### Texto del ejercicio:
________________________

Carlos Pujol Lagarriga nos ha dejado a los cincuenta y pocos años por un mal cáncer. Él ponía en el currículum que era filólogo y era editor, pero también era poeta. Empezó en Plaza & Janés. Cuando trabajaba como editor de ficción en la editorial Destino, hace años, me enseñó los manuscritos que se apilaban en los pasillos como ahora se apilan los enfermos en los hospitales y se lamentaba con resignación estoica, con esa mezcla de melancolía y fino sentido del humor que siempre lo acompañó. Era un lector agudo, culto y desprejuiciado, pero la vida no se lo puso fácil con una pérdida que lo marcó y le hizo perder el tren de los años buenos.
Dio clases de edición cuando aún no estaba de moda dar clases de edición y me lo encontré una noche a las puertas de una fiesta de la revista Qué Leer donde traía, como profesor entregado que era, a sus alumnos a que vieran el mundo. Era apasionado para sus cosas. Luego reapareció como editor en El Andén, una editorial repentina surgida del bolsillo de inversores enriquecidos con el furor inmobiliario que sabían más de ladrillos que de libros. Carlos, junto a veteranos como Enrique Murillo y recién llegados como Gregori Dolz, trató de salvar allí lo insalvable. El Andén descarriló, como no podía ser de otra manera. Después, estuvo con Gregori Dolz en la editorial que éste montó con su hermano Ilya, Alrevés. Hace año y medio me encontré con Víctor del Árbol en el festival de novela negra de Vilassar de Mar. Del Árbol publicó en Alrevés La tristeza del samurai, que impulsó su carrera hasta ser ahora caballero de las artes y las letras en Francia. Tomando una cerveza en L’Espinaler, en esa hora de la noche en que ya solo se dice lo que uno siente, me dijo que el mejor editor que había tenido en su carrera había sido Carlos Pujol.

________________________

### Material:

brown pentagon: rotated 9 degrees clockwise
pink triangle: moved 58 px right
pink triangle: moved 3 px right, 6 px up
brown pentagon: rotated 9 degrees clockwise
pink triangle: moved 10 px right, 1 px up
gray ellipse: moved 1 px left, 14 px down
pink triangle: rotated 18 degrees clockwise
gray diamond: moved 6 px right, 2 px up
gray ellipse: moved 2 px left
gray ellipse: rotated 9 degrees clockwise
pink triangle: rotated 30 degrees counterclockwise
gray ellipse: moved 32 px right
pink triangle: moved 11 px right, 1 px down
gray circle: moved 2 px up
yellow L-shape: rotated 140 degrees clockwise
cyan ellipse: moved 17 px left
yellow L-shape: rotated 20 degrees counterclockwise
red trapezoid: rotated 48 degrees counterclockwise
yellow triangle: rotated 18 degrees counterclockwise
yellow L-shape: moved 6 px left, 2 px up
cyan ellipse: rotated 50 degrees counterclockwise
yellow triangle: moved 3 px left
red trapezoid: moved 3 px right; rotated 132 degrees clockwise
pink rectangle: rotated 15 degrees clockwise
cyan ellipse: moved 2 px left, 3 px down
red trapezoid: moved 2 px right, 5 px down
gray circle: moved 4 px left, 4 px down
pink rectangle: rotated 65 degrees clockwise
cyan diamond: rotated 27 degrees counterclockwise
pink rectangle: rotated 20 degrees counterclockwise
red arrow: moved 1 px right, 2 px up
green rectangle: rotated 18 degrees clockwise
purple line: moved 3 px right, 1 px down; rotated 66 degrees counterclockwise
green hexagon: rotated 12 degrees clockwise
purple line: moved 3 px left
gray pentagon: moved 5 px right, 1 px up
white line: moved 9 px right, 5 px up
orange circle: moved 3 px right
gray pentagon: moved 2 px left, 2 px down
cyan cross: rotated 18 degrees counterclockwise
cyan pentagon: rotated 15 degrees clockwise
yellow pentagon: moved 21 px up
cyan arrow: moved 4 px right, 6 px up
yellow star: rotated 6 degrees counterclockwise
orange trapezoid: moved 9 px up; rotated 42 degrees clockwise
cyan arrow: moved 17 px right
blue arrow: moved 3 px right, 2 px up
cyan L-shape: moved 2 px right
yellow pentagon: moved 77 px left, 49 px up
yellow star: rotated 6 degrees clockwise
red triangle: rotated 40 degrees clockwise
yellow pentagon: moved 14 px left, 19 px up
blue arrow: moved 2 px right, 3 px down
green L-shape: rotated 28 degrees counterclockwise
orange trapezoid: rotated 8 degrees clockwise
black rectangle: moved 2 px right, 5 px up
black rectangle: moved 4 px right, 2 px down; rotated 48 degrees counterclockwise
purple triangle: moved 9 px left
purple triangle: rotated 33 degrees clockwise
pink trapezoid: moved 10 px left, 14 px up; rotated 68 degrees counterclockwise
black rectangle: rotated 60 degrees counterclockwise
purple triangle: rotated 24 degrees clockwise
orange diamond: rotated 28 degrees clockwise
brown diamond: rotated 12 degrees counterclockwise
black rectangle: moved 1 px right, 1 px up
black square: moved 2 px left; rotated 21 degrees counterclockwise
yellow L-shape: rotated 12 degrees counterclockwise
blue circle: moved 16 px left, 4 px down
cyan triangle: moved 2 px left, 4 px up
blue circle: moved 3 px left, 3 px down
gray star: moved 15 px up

________________________

### Instrucciones:
A. Según el texto sobre Carlos Pujol, ¿en qué editorial empezó?
B. Escribe la continuación del texto sobre Carlos Pujol a partir de su última frase.

### Respuestas:
A. En Plaza & Janés.

B.
Carlos no creía en la perfección de la vida, pero le divertía vivir. Publicó un libro de poemas titulado La imperfección. Es un libro inteligente y emotivo, de un enorme talento, lleno de referencias al sentido de la vida y al de la muerte, sin exceso de metafísica y con cierta sorna. Era un fatalista risueño. Nos dice:
“En la mecánica celeste / Una rueda mueve otra rueda / La de arriba a la de abajo/ La de abajo a la de arriba,/ Otra cosa es que sepamos/ Para qué./ En la mecánica terrena/ Las criaturas nacen,/ Crecen, aprenden inglés / Y luego mueren, / Y tampoco sabemos por qué. Ajo y zafiros en el barro”.
Hubo ajo y zafiros en la vida de Carlos, momentos álgidos y de descarrilamiento, pero no perdió ese porte suyo elegante de hombre leído. En la etapa final de su vida, volvió a ser el de antes y encontró el amor y la compañía en Roser, que hizo que el final de su vida fuera el principio y hasta le regaló un hijo. Carlos se ha ido en días revueltos por el coronavirus que tiene al país absorto y por eso él, siempre suavemente a la contra, sin aspavientos, se ha ido por una enfermedad que no estaba de moda.
Nos decía Carlos: “Veréis: Ser editor no es, como muchos piensan, un oficio, ni siquiera una ocupación. Es un empeño (bastante torpe, por cierto)”.
Se ha ido un editor y un amigo de los libros. Sin ruido ni aspavientos porque él era demasiado inteligente para no ser modesto. Se fue rodeado de su familia con el cariño de Roser que le ha alegrado este tramo final de la ruta. Muchos lo recordaremos con mucho cariño.